Mentor Program Overview
The mentor program is the hallmark of APTA’s Emerging Leaders Program. Program participants will benefit from the knowledge and insights of both national and local mentors. The national mentors provide their expertise and speak to a broad range of transit issues at a national level. Local mentors are integral in helping participants better understand their organizations and address local work and career development issues.
Program participants are matched with experienced professionals outside of their organizations, who can help them 1) learn the “bigger picture” of the public transportation industry, 2) learn about practices and experiences at other transit agencies and organizations, and 3) create a career development plan including short- and long-term career goals, next steps, and strategies to advance their careers in transit.
National mentors and mentees will work in small groups, where three mentors are matched with 4-5 mentees. National mentors and mentees are matched based on geographies/time zones and the mentees’ areas of interest where possible.

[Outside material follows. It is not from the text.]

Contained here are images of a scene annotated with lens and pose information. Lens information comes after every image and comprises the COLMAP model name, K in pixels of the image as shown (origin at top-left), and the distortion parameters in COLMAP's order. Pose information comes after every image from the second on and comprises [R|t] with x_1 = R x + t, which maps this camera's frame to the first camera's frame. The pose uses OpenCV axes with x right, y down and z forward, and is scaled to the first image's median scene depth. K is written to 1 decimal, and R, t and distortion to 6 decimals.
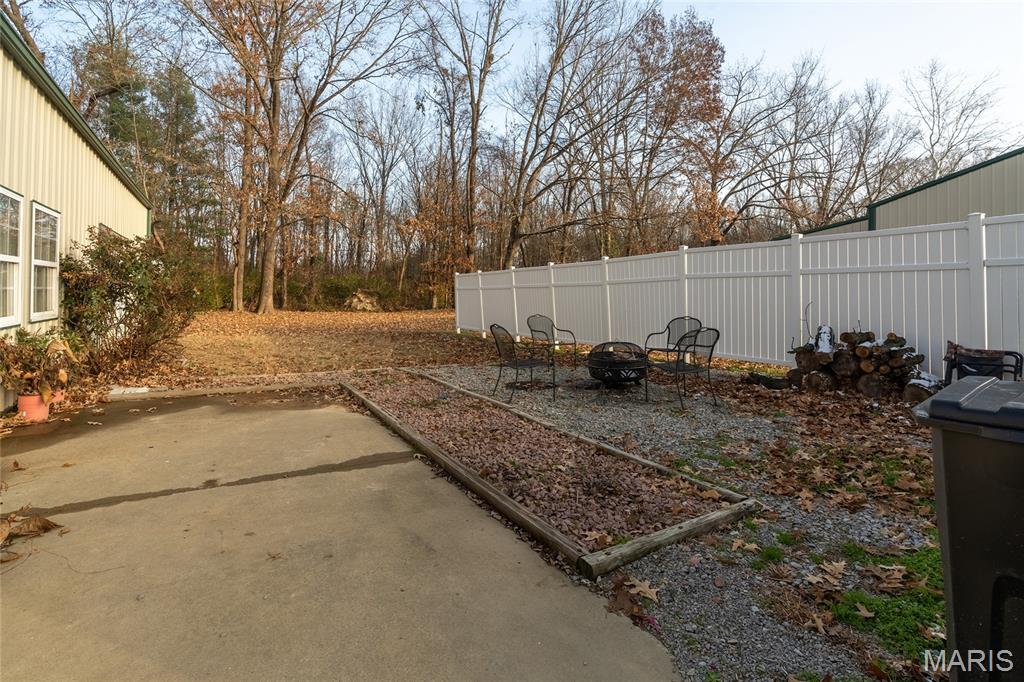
lens RADIAL K [[486.7, 0, 511.5], [0, 486.7, 282.8], [0, 0, 1]] dist [-0.001057, -0.000116]
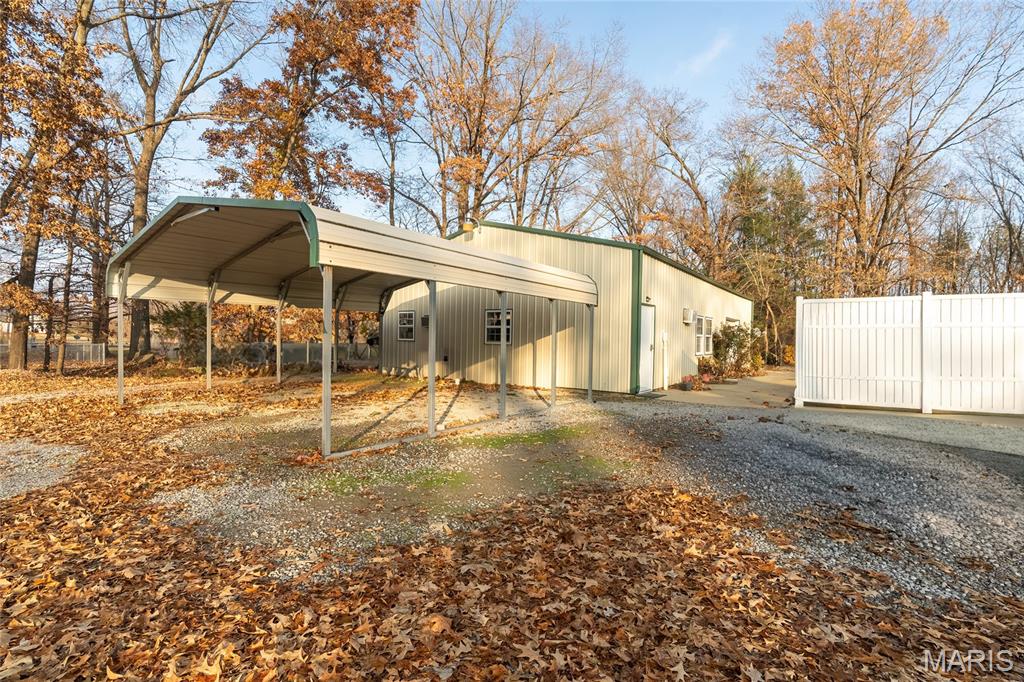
lens RADIAL K [[472.2, 0, 512.0], [0, 472.2, 341.0], [0, 0, 1]] dist [-0.000200, 0.000033]
pose [[0.405003, 0.001271, -0.914315, 1.079433], [-0.001542, 0.999999, 0.000707, -0.006159], [0.914314, 0.001123, 0.405004, -1.147984]]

The mentor groups hold monthly discussions on various transit and career development topics from July through April of the program year. Most meetings are held via videoconference, with in-person meetings encouraged when feasible.

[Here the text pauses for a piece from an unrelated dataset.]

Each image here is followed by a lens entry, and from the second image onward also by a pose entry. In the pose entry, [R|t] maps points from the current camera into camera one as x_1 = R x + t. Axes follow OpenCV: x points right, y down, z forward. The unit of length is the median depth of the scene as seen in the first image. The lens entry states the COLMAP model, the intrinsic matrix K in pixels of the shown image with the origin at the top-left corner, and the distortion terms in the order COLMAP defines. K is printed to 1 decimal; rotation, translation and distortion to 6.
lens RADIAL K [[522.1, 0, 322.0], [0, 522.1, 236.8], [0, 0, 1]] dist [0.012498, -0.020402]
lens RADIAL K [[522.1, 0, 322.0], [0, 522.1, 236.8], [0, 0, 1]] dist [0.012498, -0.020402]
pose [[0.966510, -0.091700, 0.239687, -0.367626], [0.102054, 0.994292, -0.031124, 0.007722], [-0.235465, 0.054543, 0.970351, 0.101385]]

At the start of the program year, participants are tasked to identify a local mentor from within their organization; participants from small organizations may elect to work with a local mentor at another organization in their local community. The local mentors play an invaluable role to help participants gain a deeper understanding of their organization’s business culture, policies, and practices and identify skills and experiences they need to earn promotional opportunities. Local mentors also serve as a sounding board for mentees to discuss ongoing projects or issues that need problem solving.

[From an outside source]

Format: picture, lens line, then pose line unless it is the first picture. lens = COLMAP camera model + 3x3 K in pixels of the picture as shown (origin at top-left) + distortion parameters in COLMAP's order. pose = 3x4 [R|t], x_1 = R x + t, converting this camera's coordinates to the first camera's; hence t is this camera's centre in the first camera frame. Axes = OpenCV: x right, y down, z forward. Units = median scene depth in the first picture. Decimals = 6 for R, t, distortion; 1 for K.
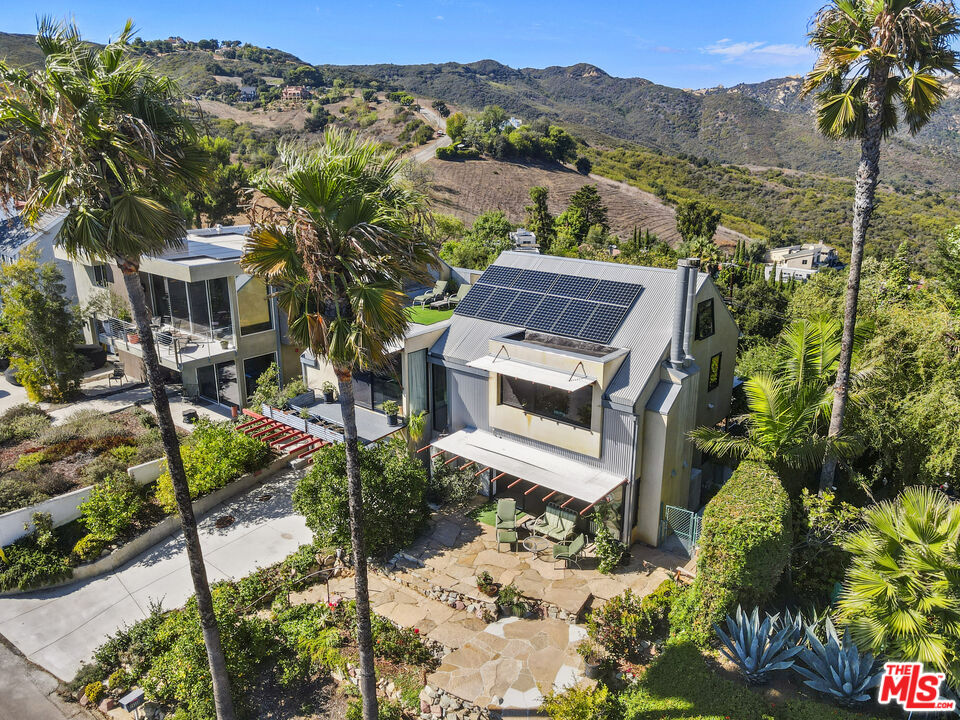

The local mentor and mentee will meet monthly to navigate internal work and career development issues. In-person meetings are encouraged whenever possible. Rather than have the participant’s direct supervisor serve as the local mentor, they are encouraged to identify a local mentor who can provide knowledge from other departments or share expertise in areas of interest to the participant. The participant is encouraged to work with their local mentor to develop an action plan, which may be based on a SWOT (Strengths, Weaknesses, Opportunities, and Threats) Analysis and defines short-term SMART (Specific, Measurable, Attainable, Relevant, and Time-based) career goals.